Film

TRAILER: ‘La Granja’ Is an ‘Amores Perros’-Style Drama Set on the Streets of Puerto Rico

While Puerto Rico may be weathering dire economic straits, it seems the island’s creative class is as dynamic as it’s ever been, and now Puerto Rican cinema can go ahead and add another check to its growing list of accomplishments. Just this week, it was announced that the debut feature from Puerto Rican helmer Ángel Manuel Soto Vázquez, entitled La Granja, will have its world premiere at Austin’s venerable Fantastic Fest.

While the festival is perhaps best known as a celebration of all things genre, it is first and foremost a cinephile’s festival, and Soto recently spoke to the Puerto Rican daily Primera Hora to share his deep gratification about the news. It is also a historical milestone, given the fact that La Granja represents the first Puerto Rican film to ever be featured in the festival’s official selection.

The feature takes Puerto Rico’s economic crisis as the backdrop for a series of interconnecting stories à la Amores Perros. In this twisted take on a fictionalized Puerto Rico, drug addiction and economic depression are the order of the day. One vignette follows a middle aged ex-boxer who trains his ambitious son for a youth boxing championship while he struggles with a cockfighting debt; another follows a midwife desperate for her own child; and the last dramatizes a young girl’s attempts to win the attention of her drug-addicted older sister. In the fruitless pursuit of hope, all three characters are eventually pushed to the limits of desperation.

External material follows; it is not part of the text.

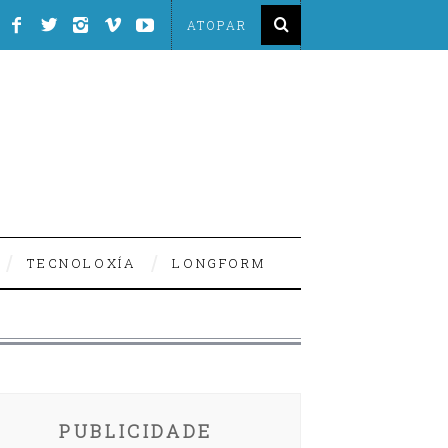
TECNOLOXÍA
LONGFORM
PUBLICIDADE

Prior to shooting La Granja, Soto had already racked up extensive experience directing commercials, music videos, and short films, and his confidence behind the camera is writ large across La Granja’s official teaser. While the two-minute clip gives us little in the way of plot, it is heavy on atmosphere, with evocative cinematography revealing the unstable world that these characters inhabit and the stakes of their conflicts. The soundtrack is suppressed in favor of a spacey, ethereal electronic score that makes the whole thing feel mysterious and unsettling.

According to IMDb, La Granja was shot on a tiny budget of $250,000, but it seems Soto’s strong visual sense, along with powerful performances by the main cast, will more than make up for any material scarcity.

Be sure to catch La Granja as part of FICG in LA on Sunday, October 9th at 1:30 pm at TCL Chinese Theatres.